Choosing an option is initially predicated on the information needs for a particular evaluation question. For example, if the evaluation in part seeks to measure achievement, a learning assessment is the common-sense approach to take.

Each of these options carries advantages and disadvantages that should be weighed on a case-by-case basis. Issues that could impact decisions about data collection strategies and therefore should be given serious consideration include cost, availability of staff for carrying out the data collection, credibility of results, and logistical requirements. (See other modules about individual instruments for more details about the advantages and disadvantages of these different data collection methods.)

Determine if, when, and how often data should be collected from various people and settings.

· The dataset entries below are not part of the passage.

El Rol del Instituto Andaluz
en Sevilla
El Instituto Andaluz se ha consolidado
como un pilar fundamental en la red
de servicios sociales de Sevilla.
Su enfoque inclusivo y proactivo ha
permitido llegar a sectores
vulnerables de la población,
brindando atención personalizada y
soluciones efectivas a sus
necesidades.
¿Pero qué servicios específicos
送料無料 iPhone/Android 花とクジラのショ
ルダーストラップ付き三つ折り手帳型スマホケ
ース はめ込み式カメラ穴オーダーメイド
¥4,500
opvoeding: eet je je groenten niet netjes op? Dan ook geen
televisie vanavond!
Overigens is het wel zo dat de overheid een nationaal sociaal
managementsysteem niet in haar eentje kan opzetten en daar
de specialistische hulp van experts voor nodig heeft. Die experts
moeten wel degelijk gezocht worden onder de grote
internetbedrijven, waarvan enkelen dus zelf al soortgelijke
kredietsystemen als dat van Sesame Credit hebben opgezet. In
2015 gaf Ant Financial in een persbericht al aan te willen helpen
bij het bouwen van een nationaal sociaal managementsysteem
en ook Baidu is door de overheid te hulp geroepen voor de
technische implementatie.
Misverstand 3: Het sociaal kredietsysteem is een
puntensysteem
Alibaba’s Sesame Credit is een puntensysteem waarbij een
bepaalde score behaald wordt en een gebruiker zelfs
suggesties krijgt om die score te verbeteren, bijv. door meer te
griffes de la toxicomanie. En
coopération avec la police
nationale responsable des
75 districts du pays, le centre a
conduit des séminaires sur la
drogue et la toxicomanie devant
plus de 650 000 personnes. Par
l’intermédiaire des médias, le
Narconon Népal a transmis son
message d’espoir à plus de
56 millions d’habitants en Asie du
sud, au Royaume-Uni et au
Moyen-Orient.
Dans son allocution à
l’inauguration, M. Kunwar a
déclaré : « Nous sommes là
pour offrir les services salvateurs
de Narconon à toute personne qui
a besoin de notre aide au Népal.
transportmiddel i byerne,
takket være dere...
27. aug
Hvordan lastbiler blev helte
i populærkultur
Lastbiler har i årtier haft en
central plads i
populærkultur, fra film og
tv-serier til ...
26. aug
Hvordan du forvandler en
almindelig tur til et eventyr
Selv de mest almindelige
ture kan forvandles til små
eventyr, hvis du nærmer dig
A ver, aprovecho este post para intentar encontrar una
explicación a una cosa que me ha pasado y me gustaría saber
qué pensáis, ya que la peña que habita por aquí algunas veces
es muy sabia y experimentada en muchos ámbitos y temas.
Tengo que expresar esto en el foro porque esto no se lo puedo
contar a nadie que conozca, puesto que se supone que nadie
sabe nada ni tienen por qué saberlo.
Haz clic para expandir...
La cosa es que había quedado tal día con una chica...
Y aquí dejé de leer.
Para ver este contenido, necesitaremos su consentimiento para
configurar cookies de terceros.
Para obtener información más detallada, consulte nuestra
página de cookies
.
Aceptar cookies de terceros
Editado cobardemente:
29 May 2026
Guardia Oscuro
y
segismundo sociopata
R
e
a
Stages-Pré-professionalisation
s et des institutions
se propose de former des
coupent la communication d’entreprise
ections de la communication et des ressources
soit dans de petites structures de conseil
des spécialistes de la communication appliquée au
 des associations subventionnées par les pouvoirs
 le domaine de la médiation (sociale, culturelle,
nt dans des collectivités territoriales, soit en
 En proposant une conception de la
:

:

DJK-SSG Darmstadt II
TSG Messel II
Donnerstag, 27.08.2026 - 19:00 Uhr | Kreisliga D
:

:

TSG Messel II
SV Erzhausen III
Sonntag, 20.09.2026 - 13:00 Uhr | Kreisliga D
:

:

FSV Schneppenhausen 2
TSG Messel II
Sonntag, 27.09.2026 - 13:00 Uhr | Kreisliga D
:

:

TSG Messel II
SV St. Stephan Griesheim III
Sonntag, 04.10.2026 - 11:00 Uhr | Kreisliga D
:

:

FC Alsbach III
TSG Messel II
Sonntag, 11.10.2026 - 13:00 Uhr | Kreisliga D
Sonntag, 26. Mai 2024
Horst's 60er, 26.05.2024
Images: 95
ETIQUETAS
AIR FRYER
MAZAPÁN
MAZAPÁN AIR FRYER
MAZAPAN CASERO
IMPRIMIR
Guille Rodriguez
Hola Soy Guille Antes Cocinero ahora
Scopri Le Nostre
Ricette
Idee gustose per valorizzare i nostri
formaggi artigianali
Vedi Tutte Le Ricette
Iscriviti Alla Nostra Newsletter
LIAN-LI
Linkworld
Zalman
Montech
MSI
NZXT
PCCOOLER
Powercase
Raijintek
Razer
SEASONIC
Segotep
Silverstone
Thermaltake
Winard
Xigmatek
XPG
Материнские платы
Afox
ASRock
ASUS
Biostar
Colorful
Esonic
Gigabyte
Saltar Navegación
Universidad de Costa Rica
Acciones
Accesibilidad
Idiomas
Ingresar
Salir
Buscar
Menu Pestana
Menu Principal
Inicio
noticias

To detect change, you will usually want to revisit the people from whom you need data multiple times. For example, if you are administering questionnaires to instructors taking workshops on a new teaching method to see how they think their skills have improved as a result of their learning the method, you may want to collect data.

  1. just before the workshop (to get baseline data),

  2. just after the workshop (to gauge the immediate sense of impact), and

  3. at some point or points during their teaching of a class when they put the method into practice.

To take another example, if you are trying to measure a gain in learning, you may want to administer to a sample of people the same learning assessment before and after the intervention (e.g., a pre- and post-assessment) that is theorized to cause the gain.

You may also want to revisit the settings from which you need data. The value of observing a setting multiple times is that it allows you to detect patterns that you can draw conclusions from. The fewer the number of times you observe, the greater the chance that what you observed is the "exception," rather than the "rule." For example, if you have information that students in a particular classroom tend to behave differently on Fridays than on Mondays, you may want to visit the classroom on both days.

To administer the same instruments to the same people multiple times, interview them multiple times, or make repeated visits to the same settings, you should determine what interval of time should transpire between the data collections. To make that determination, answer this sequence of questions:

  1. When should the first and last data sets be collected?

  2. How many data sets should be collected in the interim

  3. Will the interim data sets be most informative if they are collected at equal intervals or should their collection be timed to correspond to specific milestones or events?

Related to the issue of when and how many times to collect the data is concern about how far into the future you can project an effect. Some project stakeholders theorize that their project will result in an effect that is sustained over a long time. An example would be a project that aims to build inquiry skills in students that they can apply in many contexts in the future. Conversely, an example of a project that does not project a sustained effect would be one that only aims to better prepare students to improve their achievement in the content of a certain course. If the project you are evaluating is meant to result in a sustained effect, you should do what you can to detect that effect.

Determine if and how data on the same people should be collected in multiple settings.

If your design requires collecting data about a particular group of people, you may want to collect data about the group in different settings to see if a common pattern emerges. For example, if you are trying to evaluate the interaction between groups of students taking a course that meets in a variety of settings such as the computer lab, field trips, and the classroom, you may want to observe them in each setting.